3. The forging machine for double-sided forging and keeping a workpiece warm as recited in claim 2, wherein: the upper side of the clamping cavity in the sliding box is provided with a worm wheel cavity, the upper end of the threaded rod is located in the worm wheel cavity and fixedly connected with a linkage worm wheel, the inner wall of the front side of the worm wheel cavity is rotatably connected with a linkage worm, and the linkage worm is meshed with the linkage worm wheel.

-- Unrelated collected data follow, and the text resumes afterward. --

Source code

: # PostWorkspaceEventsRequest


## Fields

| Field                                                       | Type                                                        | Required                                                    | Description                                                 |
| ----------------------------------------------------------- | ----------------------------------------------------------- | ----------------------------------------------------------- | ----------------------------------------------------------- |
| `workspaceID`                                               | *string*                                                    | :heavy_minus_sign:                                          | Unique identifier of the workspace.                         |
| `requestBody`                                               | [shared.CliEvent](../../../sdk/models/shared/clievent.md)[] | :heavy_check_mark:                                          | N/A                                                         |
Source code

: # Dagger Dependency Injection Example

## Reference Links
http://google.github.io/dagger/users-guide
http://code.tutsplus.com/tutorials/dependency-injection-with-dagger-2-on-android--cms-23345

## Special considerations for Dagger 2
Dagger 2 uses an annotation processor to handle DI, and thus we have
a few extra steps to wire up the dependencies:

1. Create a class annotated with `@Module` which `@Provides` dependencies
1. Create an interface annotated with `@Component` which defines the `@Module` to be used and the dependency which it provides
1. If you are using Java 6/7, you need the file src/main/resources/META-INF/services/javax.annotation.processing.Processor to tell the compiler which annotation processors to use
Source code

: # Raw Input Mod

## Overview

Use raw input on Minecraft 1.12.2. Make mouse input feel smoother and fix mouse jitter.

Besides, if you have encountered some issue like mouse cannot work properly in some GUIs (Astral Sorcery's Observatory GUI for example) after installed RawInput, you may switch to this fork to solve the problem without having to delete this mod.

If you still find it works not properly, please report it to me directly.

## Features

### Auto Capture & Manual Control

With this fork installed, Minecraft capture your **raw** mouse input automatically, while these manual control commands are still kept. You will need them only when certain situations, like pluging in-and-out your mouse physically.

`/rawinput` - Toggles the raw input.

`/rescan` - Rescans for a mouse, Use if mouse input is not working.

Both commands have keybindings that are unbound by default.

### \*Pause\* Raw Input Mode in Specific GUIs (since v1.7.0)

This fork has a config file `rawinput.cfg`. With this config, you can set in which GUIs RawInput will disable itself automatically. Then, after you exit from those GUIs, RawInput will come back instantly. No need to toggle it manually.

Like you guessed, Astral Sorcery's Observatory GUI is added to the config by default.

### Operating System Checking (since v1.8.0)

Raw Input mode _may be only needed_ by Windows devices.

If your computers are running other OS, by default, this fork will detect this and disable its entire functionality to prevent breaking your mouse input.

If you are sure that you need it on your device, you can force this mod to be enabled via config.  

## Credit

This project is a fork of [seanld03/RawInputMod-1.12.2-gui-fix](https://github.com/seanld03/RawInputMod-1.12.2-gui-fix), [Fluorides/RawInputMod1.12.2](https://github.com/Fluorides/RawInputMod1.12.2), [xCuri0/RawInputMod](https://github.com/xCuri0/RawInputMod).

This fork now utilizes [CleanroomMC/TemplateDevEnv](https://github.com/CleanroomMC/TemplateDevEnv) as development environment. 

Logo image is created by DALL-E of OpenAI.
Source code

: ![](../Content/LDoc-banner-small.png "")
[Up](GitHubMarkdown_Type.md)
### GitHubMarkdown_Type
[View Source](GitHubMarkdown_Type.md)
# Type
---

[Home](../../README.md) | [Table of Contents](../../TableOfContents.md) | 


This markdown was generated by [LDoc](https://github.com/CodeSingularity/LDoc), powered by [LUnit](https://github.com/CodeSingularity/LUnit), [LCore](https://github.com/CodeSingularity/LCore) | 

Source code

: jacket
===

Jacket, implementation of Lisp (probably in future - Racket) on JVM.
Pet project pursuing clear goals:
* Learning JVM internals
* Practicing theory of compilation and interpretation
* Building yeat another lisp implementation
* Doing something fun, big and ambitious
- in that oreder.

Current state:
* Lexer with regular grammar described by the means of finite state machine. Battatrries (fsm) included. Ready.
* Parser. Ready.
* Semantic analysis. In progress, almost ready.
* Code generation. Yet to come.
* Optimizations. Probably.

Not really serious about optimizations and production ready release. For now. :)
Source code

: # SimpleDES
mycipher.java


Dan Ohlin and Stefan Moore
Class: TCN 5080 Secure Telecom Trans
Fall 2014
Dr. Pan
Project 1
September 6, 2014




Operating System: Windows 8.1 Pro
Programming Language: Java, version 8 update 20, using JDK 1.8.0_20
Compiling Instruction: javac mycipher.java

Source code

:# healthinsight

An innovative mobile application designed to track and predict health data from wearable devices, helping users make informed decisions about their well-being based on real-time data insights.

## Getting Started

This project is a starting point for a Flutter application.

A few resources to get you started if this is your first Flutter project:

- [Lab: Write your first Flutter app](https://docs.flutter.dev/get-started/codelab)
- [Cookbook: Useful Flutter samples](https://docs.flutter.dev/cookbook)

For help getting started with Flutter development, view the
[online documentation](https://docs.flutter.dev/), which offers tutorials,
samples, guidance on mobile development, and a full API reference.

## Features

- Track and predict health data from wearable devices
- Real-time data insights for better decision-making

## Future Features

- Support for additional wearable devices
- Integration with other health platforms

4. A forging machine for double-sided forging and keeping a workpiece warm as set forth in claim 3, wherein: the forging machine in the downside in work piece chamber is equipped with the power chamber, rotate between the inside wall about the power chamber and be connected with synchronous rotating shaft, the rigid coupling of placing about in the synchronous rotating shaft has two incomplete bevel gears, the upper end of gear shaft is located power intracavity and rigid coupling have linking bevel gear, rotate on the power chamber upside inner wall and be connected with the location axle, the epaxial rigid coupling of location has driving pulley, diversion bevel gear is located driving pulley's downside, the downside of screw thread axle is located power intracavity and rigid coupling have driven pulleys, driven pulleys with driving pulley passes through synchronous belt and connects.

5. The forging machine for double-sided forging and keeping a workpiece warm as recited in claim 4, wherein: the power cavity rear side inner wall is fixedly provided with a power motor, the power motor front end face is provided with a power output shaft in a power connection mode, the power output shaft is provided with a sliding worm in a spline connection mode, a spring cavity with a backward opening is arranged in the sliding worm, the power output shaft is located in the spring cavity, an electromagnetic spring is fixedly arranged between the power output shaft front end face and the spring cavity front side inner wall, the front end of the sliding worm is fixedly connected with a transmission bevel gear, and the synchronous rotating shaft is fixedly connected with a linkage bevel gear on the left side of the incomplete bevel gear.

6. The forging machine for double-sided forging and keeping a workpiece warm as recited in claim 5, wherein: the power cavity upside inner wall in the rear side rotation of threaded shaft is connected with the transmission integral key shaft, the lower extreme rigid coupling of transmission integral key shaft has the transmission worm wheel, the sliding box in the rear side in centre gripping chamber is equipped with the linkage chamber, the linkage chamber with worm wheel chamber intercommunication, it is connected with the linkage axle sleeve to rotate on the inboard wall of linkage chamber downside, the upper end splined connection of transmission integral key shaft in the linkage axle sleeve, linkage axle sleeve upper end rigid coupling has initiative bevel gear, the rear end rigid coupling of linkage worm has driven bevel gear, driven bevel gear with the meshing of initiative bevel gear.